Hydrogen - yes, hybrid - no AFAIK


----------



## Lovesound (Oct 7, 2007)

Any news on the 335d yet? :dunno:


----------



## Asteroid (Aug 17, 2005)

For a while there I thought I'd get the 335d. But if BMW insists on getting premium pricing for the diesel engine, at current diesel prices (about 5.30/gal today), I think I might just stay away. :thumbdwn:

I vote for bringing the 123d. Won't happen though.


----------



## chaz58 (Sep 11, 2007)

Yeah, once the initial excitement wears off I wonder how well that car will do.


----------



## crvlvr (Sep 11, 2007)

Where is BMW's hybrid? Or Electric? After all they claim to be the leaders in technology?


----------



## ss109 (Jul 1, 2006)

crvlvr said:


> Where is BMW's hybrid? Or Electric? After all they claim to be the leaders in technology?


It's been ready for many years. However, the world isn't ready for it yet.


----------



## Lovesound (Oct 7, 2007)

Any updates, new rumors or facts on the 33*5*d

I understand that the German 33*0*d will receive an upgrade...

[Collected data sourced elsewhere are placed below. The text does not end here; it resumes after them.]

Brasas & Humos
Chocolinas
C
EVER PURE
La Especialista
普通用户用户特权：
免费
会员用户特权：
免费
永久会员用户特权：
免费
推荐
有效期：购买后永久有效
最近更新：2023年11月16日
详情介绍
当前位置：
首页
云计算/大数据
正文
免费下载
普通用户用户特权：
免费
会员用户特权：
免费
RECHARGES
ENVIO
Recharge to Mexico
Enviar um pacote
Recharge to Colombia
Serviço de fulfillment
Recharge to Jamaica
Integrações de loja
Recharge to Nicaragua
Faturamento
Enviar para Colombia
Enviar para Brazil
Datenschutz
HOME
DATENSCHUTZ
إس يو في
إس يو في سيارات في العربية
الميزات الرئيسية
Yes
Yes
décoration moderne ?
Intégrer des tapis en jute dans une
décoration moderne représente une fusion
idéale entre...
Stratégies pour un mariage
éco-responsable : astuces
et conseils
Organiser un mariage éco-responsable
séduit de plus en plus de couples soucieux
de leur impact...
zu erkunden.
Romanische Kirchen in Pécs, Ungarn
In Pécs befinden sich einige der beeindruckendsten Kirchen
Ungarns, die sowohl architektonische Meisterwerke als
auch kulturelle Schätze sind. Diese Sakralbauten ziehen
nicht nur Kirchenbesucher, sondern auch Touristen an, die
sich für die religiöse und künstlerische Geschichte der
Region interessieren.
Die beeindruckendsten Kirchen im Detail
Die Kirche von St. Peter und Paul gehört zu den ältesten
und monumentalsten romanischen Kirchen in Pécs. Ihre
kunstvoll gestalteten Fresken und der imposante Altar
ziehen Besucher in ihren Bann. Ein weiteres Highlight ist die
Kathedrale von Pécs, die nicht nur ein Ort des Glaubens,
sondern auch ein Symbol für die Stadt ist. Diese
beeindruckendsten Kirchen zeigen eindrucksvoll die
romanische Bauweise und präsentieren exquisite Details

With the upcoming E90 facelift the 330d is set to get its engine replaced by the all new 3.0 liter diesel powerplant that has just had its debut in brand new F01 730d. Again, we won't see that car in the U.S.


----------



## ss109 (Jul 1, 2006)

Lovesound said:


> Any updates, new rumors or facts on the 33*5*d
> 
> I understand that the German 33*0*d will receive an upgrade...
> 
> With the upcoming E90 facelift the 330d is set to get its engine replaced by the all new 3.0 liter diesel powerplant that has just had its debut in brand new F01 730d. Again, we won't see that car in the U.S.


In a recent press release, the US will be getting the new e90 335d with a 6-speed auto only.


----------



## bimmer_fam (Apr 16, 2007)

ss109 said:


> In a recent press release, the US will be getting the new e90 335d with a 6-speed auto only.


Sucks!


----------



## Lovesound (Oct 7, 2007)

There is no 335d with manual tranny. Nowhere. 335d = auto tranny.


----------



## ProRail (May 31, 2006)

beewang said:


> Not to change the subject away from BMW, but the 2nd Generation Honda Civic Hybrid (aka HCH2) that we purchased last year for my wife is one of the best car we owned.:thumbup:
> 
> Averaging 46 MPG and its very nice comfy car (and very very quiet). Its nice to travel between Eugene and L.A. and only have to make 1 gas stop and it'll travel round trip from L.A. to Vega$ without stopping for gas at all The $2K Tax Credit from Fed Goverment was nice too !!
> 
> *The only down side is that the car is so quiet, it is the ultimate assasin vehicle. As people don't move out your way as they don't hear ya coming. You can easily run people over if you are into that kind of stuff...:eeps:*


BTW, this is a real problem (especially if you're blind), to the extent that they are developing a sound system for hybrids that makes a sound like an engine.


----------



## BMW Fanatic (Jul 13, 2006)

Drove a 335d in the United States... see link below for more details and pics!

http://www.bimmerfest.com/forums/showthread.php?t=299366


----------



## cwsqbm (Aug 4, 2004)

Lovesound said:


> There is no 335d with manual tranny. Nowhere. 335d = auto tranny.


I really want a 320d anyways. If I'm willing to give up a rev-happy engine for fuel economy, I want really good economy. Besides, the 320d is fast enough for me anyways since I wouldn't be making it a track star. Otherwise, I'd love a 320si for the best of all worlds.


----------



## Lovesound (Oct 7, 2007)

Still no official word or details on the up and coming 335d introduction to the US, huh?


----------



## Lovesound (Oct 7, 2007)

Still no word on the BMW US site. :dunno::bawling:


----------



## IrvRobinson (May 10, 2006)

We're hearing first quarter of'09 from the marketing department on both the 335 and the X5.


----------